European hedge funds say a Brexit is not happening 

brexit

While the rest of the world wonders whether the U.K. will vote to leave the European Union, one group is confident it will not.

Europe-based hedge funders overwhelmingly indicated in a recent survey that they believe a Brexit won’t happen. Fully 79 percent say Britons will vote to stay in the June 23 referendum, according to a poll released Thursday by industry tracker Preqin.

With other surveys indicating a growing possibility that Britain will quit the EU, the survey results may be a product of wishful thinking as well as observation.

“The impact of the debate on hedge fund performance has been most significant for those funds within Europe; around a third of fund managers in the U.K. and the rest of Europe believe it has negatively impacted their performance in the first half of 2016,” Amy Bensted, Preqin’s head of hedge fund products, said in a statement.

Indeed, while hedge funds globally have managed to eke out gains this year, those in Europe haven’t been as fortunate.

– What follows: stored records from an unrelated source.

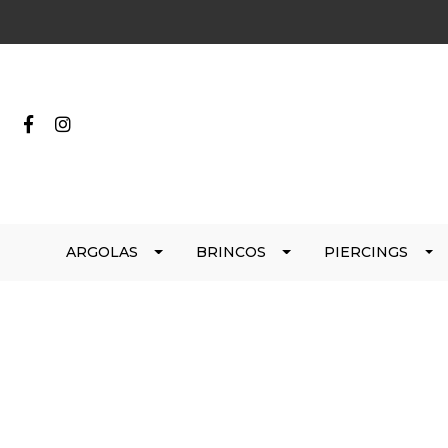
ARGOLAS
BRINCOS
PIERCINGS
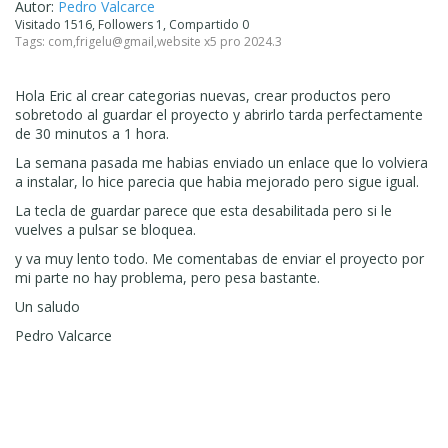
Autor:
Pedro Valcarce
Visitado 1516, Followers 1, Compartido 0
Tags:
com
,
frigelu@gmail
,
website x5 pro 2024.3
Hola Eric al crear categorias nuevas, crear productos pero
sobretodo al guardar el proyecto y abrirlo tarda perfectamente
de 30 minutos a 1 hora.
La semana pasada me habias enviado un enlace que lo volviera
a instalar, lo hice parecia que habia mejorado pero sigue igual.
La tecla de guardar parece que esta desabilitada pero si le
vuelves a pulsar se bloquea.
y va muy lento todo. Me comentabas de enviar el proyecto por
mi parte no hay problema, pero pesa bastante.
Un saludo
Pedro Valcarce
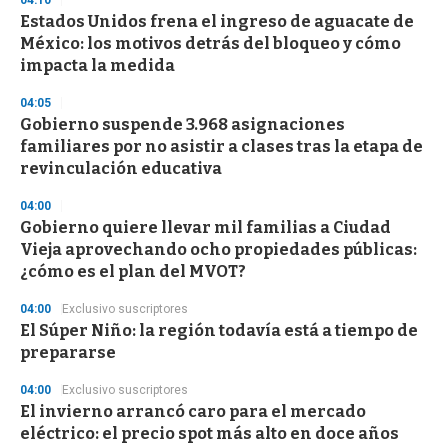
Estados Unidos frena el ingreso de aguacate de
México: los motivos detrás del bloqueo y cómo
impacta la medida
04:05
Gobierno suspende 3.968 asignaciones
familiares por no asistir a clases tras la etapa de
revinculación educativa
04:00
Gobierno quiere llevar mil familias a Ciudad
Vieja aprovechando ocho propiedades públicas:
¿cómo es el plan del MVOT?
04:00
Exclusivo suscriptores
El Súper Niño: la región todavía está a tiempo de
prepararse
04:00
Exclusivo suscriptores
El invierno arrancó caro para el mercado
eléctrico: el precio spot más alto en doce años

EU funds in Preqin’s coverage universe have lost 0.46 percent year to date, while U.K. funds are down 0.22 percent. That compares to the broader Preqin all-strategies hedge fund benchmark, which is up 1.55 percent.

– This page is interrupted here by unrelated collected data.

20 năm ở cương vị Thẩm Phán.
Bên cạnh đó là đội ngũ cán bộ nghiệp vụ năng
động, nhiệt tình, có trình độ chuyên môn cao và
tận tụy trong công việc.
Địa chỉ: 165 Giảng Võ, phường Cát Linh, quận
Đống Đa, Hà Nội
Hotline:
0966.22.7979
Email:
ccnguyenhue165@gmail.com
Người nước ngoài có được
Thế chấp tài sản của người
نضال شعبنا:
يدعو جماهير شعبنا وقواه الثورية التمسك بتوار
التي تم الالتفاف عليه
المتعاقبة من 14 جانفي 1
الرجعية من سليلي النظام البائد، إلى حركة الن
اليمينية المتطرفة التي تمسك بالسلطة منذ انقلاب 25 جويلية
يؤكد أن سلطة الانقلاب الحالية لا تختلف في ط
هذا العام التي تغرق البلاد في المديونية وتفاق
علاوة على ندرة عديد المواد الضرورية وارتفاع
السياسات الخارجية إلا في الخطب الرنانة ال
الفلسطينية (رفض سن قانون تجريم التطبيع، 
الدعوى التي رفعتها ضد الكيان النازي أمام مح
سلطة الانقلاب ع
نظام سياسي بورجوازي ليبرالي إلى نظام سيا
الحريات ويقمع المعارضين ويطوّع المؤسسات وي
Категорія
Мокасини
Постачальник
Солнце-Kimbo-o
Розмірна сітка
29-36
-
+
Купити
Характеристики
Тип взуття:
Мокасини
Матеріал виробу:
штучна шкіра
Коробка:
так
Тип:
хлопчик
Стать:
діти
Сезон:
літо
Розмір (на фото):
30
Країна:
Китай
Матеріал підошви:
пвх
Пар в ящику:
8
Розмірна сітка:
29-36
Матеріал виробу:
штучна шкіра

In the survey, which involved 270 fund managers and was taken in early June, 59 percent of U.K. managers expected negative Brexit ramifications, while the number was just 35 percent for the rest of Europe.

With so much uncertainty surrounding a Brexit, there’s been a vigorous debate over where its pain will be felt most acutely — and what areas will benefit.

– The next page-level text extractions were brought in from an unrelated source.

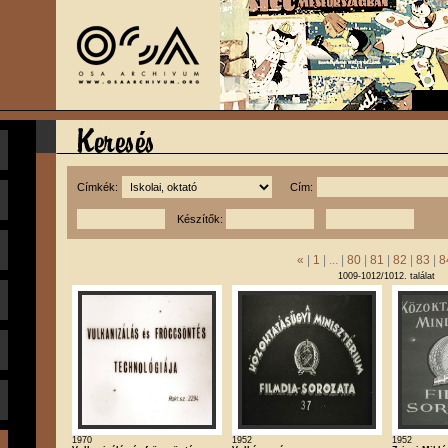
Címkék:
Cím:
Készítők:
«
|
1
| ... |
80
|
81
|
82
|
83
|
8
1009-1012/1012. találat
1970
1952
1952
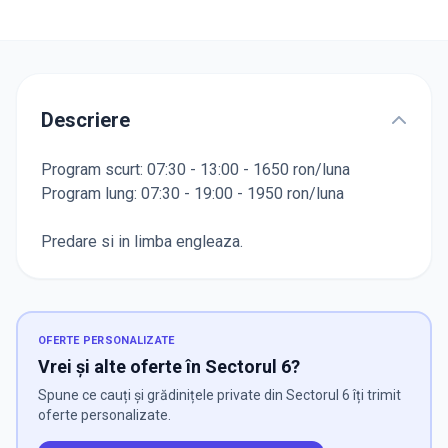
Descriere
Program scurt: 07:30 - 13:00 - 1650 ron/luna
Program lung: 07:30 - 19:00 - 1950 ron/luna
Predare si in limba engleaza.
OFERTE PERSONALIZATE
Vrei și alte oferte în Sectorul 6?
Spune ce cauți și grădinițele private din Sectorul 6 îți trimit
oferte personalizate.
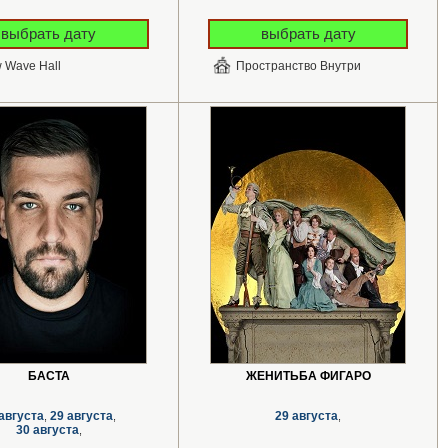
выбрать дату
выбрать дату
 Wave Hall
Пространство Внутри
БАСТА
ЖЕНИТЬБА ФИГАРО
августа
29 августа
29 августа
,
,
,
30 августа
,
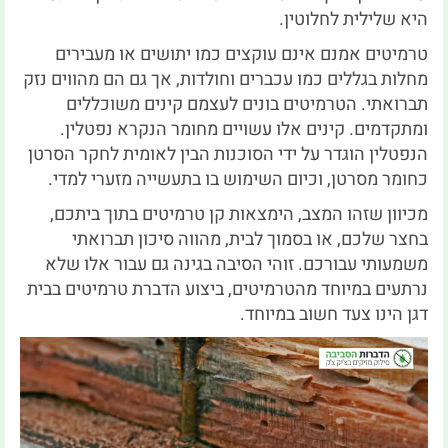
היא שלילית לחלוטין.
טרמיטים אמנם אינם עוקצים כמו יתושים או מעבירים
מחלות בגללים כמו עכברים וחולדות, אך גם הם מהווים נזק
תברואתי. הטרמיטים בונים לעצמם קינים משוכללים
ומתקדמים. קינים אלו עשויים מחומר הנקרא נפטלין.
הנפטלין הוגדר על ידי הסוכנות הבין לאומית לחקר הסרטן
כחומר מסרטן, וכיום השימוש בו בתעשייה מזערי למדי.
מכיוון שזהו המצב, הימצאות קן טרמיטים בתוך ביתכם,
בחצר שלכם, או בסמוך לבית, מהווה סיכון תברואתי
משמעותי עבורכם. זוהי הסיבה בגינה גם עבור אלו שלא
נרתעים במיוחד מהטרמיטים, ביצוע הדברת טרמיטים בבית
דגן הינו צעד חשוב במיוחד.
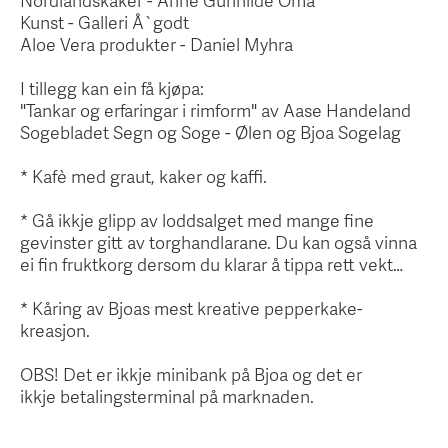
Nordlandskaker - Anne Gunhilde Oma
Kunst - Galleri Å`godt
Aloe Vera produkter - Daniel Myhra
I tillegg kan ein få kjøpa:
"Tankar og erfaringar i rimform" av Aase Handeland
Sogebladet Segn og Soge - Ølen og Bjoa Sogelag
* Kafè med graut, kaker og kaffi.
* Gå ikkje glipp av loddsalget med mange fine
gevinster gitt av torghandlarane. Du kan også vinna
ei fin fruktkorg dersom du klarar å tippa rett vekt…
* Kåring av Bjoas mest kreative pepperkake-
kreasjon.
OBS! Det er ikkje minibank på Bjoa og det er
ikkje betalingsterminal på marknaden.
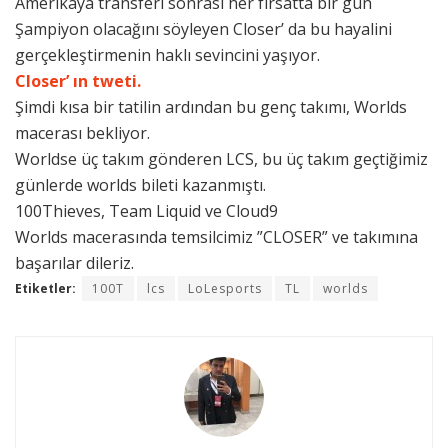
Amerikaya transferi sonrası her fırsatta bir gün
Şampiyon olacağını söyleyen Closer’ da bu hayalini
gerçekleştirmenin haklı sevincini yaşıyor.
Closer’ ın tweti.
Şimdi kısa bir tatilin ardından bu genç takımı, Worlds
macerası bekliyor.
Worldse üç takım gönderen LCS, bu üç takım geçtiğimiz
günlerde worlds bileti kazanmıştı.
100Thieves, Team Liquid ve Cloud9
Worlds macerasında temsilcimiz ”CLOSER” ve takımına
başarılar dileriz.
Etiketler:
100T
lcs
LoLesports
TL
worlds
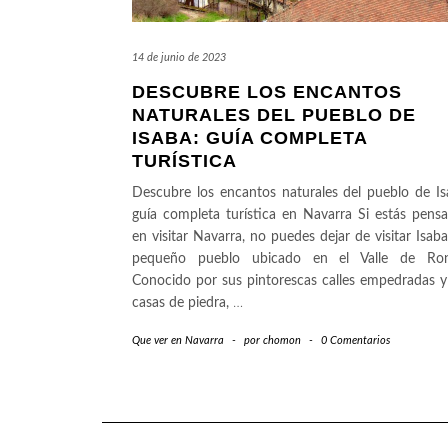
14 de junio de 2023
DESCUBRE LOS ENCANTOS
NATURALES DEL PUEBLO DE
ISABA: GUÍA COMPLETA
TURÍSTICA
Descubre los encantos naturales del pueblo de Is
guía completa turística en Navarra Si estás pens
en visitar Navarra, no puedes dejar de visitar Isaba
pequeño pueblo ubicado en el Valle de Ron
Conocido por sus pintorescas calles empedradas y
casas de piedra,
…
Que ver en Navarra
-
por
chomon
-
0 Comentarios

Many experts see a likely safe haven flight to the U.S. dollar, which could put a crimp on risk assets in the near term but lead to a buying opportunity in the sluggish stock market over the longer haul.

“It’s an initial headwind as companies adjust, particularly companies that export. But it does make the U.S. stock market and the U.S. economy more stable places to look,” said Lenore Hawkins, founding partner and chief economist at Meritas Advisors. “As tensions continue to rise, you start to wonder, could Spain leave, could Italy leave? Denmark’s talking about it as well. … That’s just an awful lot of uncertainty.”

Hawkins believes the overall effect will be deflationary, with obstacles to multinationals and an impact on the deal climate. However, she said it’s hard to tell exactly how it will play out should a Brexit be approved.

“We can talk about Brexit as if we know what that means. But the U.K. doesn’t know what Brexit means,” she said. “We have no idea how this would really pan out.”